• **Your instructions**
Print the data below from its beginning up to and including the line that contains "firefox [shape=none label=script]", reproducing each line character for character. Leave the pictures out of your answer.

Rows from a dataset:
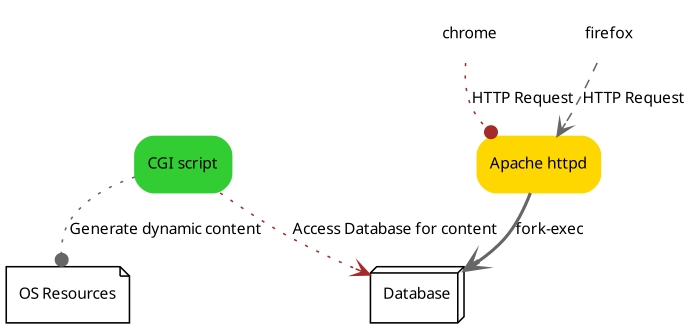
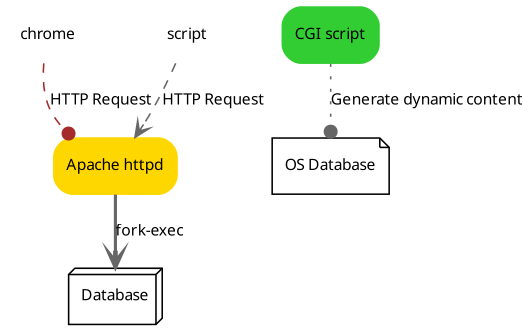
  digraph {
    fontname="Noto Sans"
    fontsize=10
    node [fontname="Noto Sans" fontsize=10 shape=Mrecord]
    edge [arrowhead=vee color=gray40 fontname="Noto Sans" fontsize=10 style=dashed]
    n1 [color=gold label="Apache httpd" style=filled]
    chrome [shape=none]
    n3 [label=Database shape=box3d]
-   firefox [shape=none]
+   firefox [shape=none label=script]
    n5 [color=limegreen label="CGI script" style=filled]
-   n6 [label="OS Resources" shape=note]
+   n6 [label="OS Database" shape=note]
    n1 -> n3 [label="fork-exec" style=bold]
-   chrome -> n1 [arrowhead=dot color=brown label="HTTP Request" style=dotted]
+   chrome -> n1 [arrowhead=dot color=brown label="HTTP Request"]
    firefox -> n1 [label="HTTP Request"]
-   n5 -> n3 [color=brown label="Access Database for content" style=dotted]
    n5 -> n6 [arrowhead=dot label="Generate dynamic content" style=dotted]
  }
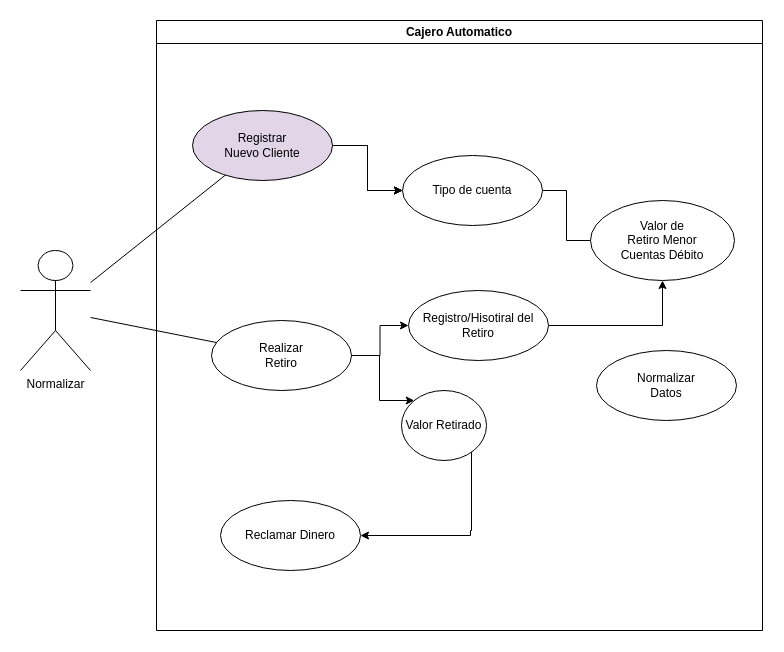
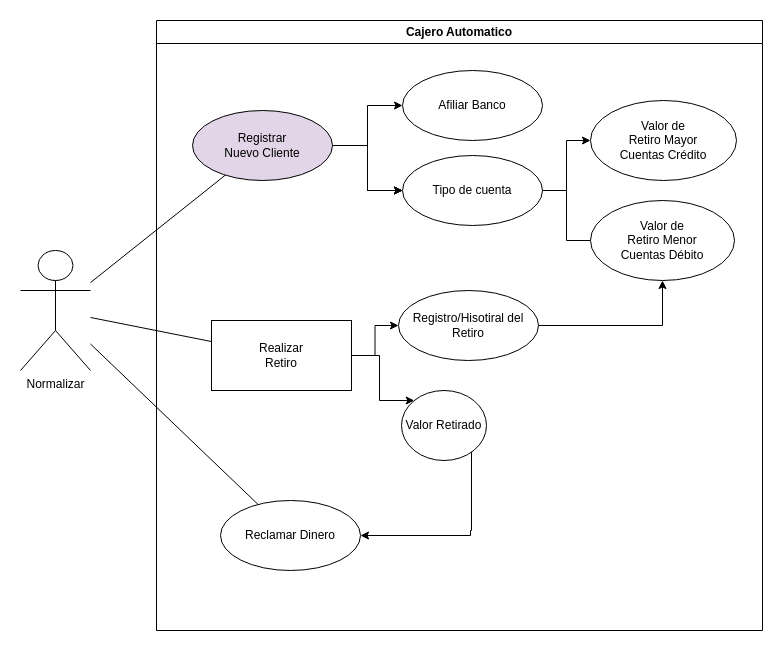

• **Answer for this exercise**
  digraph {
    fontname="Noto Sans"
    fontsize=10
    node [fontname="Noto Sans" fontsize=10 shape=Mrecord]
    edge [arrowhead=vee color=gray40 fontname="Noto Sans" fontsize=10 style=dashed]
    n1 [color=gold label="Apache httpd" style=filled]
    chrome [shape=none]
    n3 [label=Database shape=box3d]
-   firefox [shape=none]
+   firefox [shape=none label=script]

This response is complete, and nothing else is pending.